Really ? kernel/smp.c is full of comments.
Too many comments and people seem to not read them ;)
Take a look at smp_call_function(), which is called from on_each_cpu()

Indeed, it's written black on white on smp_call_function(). I guess
we'll have to dig into the details of the mvpp2 hardware and its
per-CPU registers and see how to handle things properly.
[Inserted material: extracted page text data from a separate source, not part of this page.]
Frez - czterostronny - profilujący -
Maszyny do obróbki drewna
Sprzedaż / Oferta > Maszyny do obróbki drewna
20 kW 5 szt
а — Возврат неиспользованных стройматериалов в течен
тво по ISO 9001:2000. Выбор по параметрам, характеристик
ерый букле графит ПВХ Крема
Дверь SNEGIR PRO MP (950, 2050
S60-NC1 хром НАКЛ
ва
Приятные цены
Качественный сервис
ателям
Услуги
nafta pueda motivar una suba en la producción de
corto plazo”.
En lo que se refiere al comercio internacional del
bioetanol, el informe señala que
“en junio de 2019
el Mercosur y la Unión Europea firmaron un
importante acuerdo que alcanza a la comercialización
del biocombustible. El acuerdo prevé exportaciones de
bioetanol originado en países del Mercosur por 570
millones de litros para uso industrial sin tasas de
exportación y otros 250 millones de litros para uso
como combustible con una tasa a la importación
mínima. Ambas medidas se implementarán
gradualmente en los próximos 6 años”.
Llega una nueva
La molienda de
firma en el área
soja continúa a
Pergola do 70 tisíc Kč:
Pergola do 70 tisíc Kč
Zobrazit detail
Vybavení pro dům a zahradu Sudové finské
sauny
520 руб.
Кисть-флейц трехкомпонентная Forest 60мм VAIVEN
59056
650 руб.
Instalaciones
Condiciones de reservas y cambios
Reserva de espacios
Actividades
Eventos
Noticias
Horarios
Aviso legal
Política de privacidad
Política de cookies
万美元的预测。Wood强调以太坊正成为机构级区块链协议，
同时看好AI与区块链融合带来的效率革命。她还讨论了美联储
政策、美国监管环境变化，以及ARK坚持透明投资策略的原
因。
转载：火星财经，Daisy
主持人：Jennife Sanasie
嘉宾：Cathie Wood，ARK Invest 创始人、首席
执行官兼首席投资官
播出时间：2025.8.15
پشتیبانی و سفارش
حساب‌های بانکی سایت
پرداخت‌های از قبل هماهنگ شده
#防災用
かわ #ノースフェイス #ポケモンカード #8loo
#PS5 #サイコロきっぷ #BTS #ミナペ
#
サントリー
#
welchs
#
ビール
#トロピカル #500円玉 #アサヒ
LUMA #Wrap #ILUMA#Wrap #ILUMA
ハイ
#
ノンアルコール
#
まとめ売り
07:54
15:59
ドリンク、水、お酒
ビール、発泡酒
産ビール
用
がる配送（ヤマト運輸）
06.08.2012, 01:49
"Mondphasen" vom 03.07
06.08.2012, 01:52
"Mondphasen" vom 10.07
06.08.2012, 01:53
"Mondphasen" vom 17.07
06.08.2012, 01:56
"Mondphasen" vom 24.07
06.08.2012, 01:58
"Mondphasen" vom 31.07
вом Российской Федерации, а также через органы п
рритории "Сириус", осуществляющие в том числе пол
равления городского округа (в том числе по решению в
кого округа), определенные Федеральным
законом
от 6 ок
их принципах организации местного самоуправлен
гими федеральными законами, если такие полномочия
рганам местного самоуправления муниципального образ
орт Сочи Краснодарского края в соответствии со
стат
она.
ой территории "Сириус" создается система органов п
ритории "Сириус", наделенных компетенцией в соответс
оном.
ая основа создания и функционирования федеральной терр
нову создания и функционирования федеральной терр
Thanks a lot for your input!

Thomas

--
Thomas Petazzoni, CTO, Free Electrons
Embedded Linux, Kernel and Android engineering
http://free-electrons.com

Hannes Frederic Sowa

2014-10-21 10:08:52 UTC

Permalink

Post by Thomas Petazzoni
So, the question is: is this patch the correct solution (but then other
usage of spin_lock in af_unix.c might also need fixing) ? Or is the
network driver at fault?

It feels like a false positive. Do you see one core spinning tightly on
a lock? Does the system get unusable?

Bye,
Hannes

Thomas Petazzoni

2014-10-21 10:13:04 UTC

Permalink

Dear Hannes Frederic Sowa,

Post by Hannes Frederic Sowa

Post by Thomas Petazzoni
So, the question is: is this patch the correct solution (but then other
usage of spin_lock in af_unix.c might also need fixing) ? Or is the
network driver at fault?

It feels like a false positive. Do you see one core spinning tightly on
a lock? Does the system get unusable?

Interrupts are still enabled (for example, sysrq are still working),
but scheduling no longer takes place (all processes are blocked).

Best regards,

Thomas

--
Thomas Petazzoni, CTO, Free Electrons
Embedded Linux, Kernel and Android engineering
http://free-electrons.com